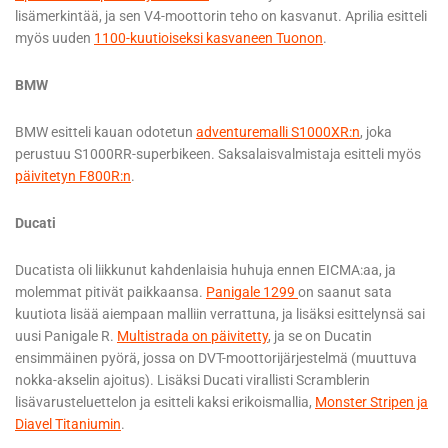
lisämerkintää, ja sen V4-moottorin teho on kasvanut. Aprilia esitteli
myös uuden
1100-kuutioiseksi kasvaneen Tuonon
.
BMW
BMW esitteli kauan odotetun
adventuremalli S1000XR:n
, joka
perustuu S1000RR-superbikeen. Saksalaisvalmistaja esitteli myös
päivitetyn F800R:n
.
Ducati
Ducatista oli liikkunut kahdenlaisia huhuja ennen EICMA:aa, ja
molemmat pitivät paikkaansa.
Panigale 1299
on saanut sata
kuutiota lisää aiempaan malliin verrattuna, ja lisäksi esittelynsä sai
uusi Panigale R.
Multistrada on päivitetty
, ja se on Ducatin
ensimmäinen pyörä, jossa on DVT-moottorijärjestelmä (muuttuva
nokka-akselin ajoitus). Lisäksi Ducati virallisti Scramblerin
lisävarusteluettelon ja esitteli kaksi erikoismallia,
Monster Stripen ja
Diavel Titaniumin
.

§ **Work task**
Once you have located every line with the word "myös" in the material above, list those lines.

§ **Expected answer**
myös uuden
perustuu S1000RR-superbikeen. Saksalaisvalmistaja esitteli myös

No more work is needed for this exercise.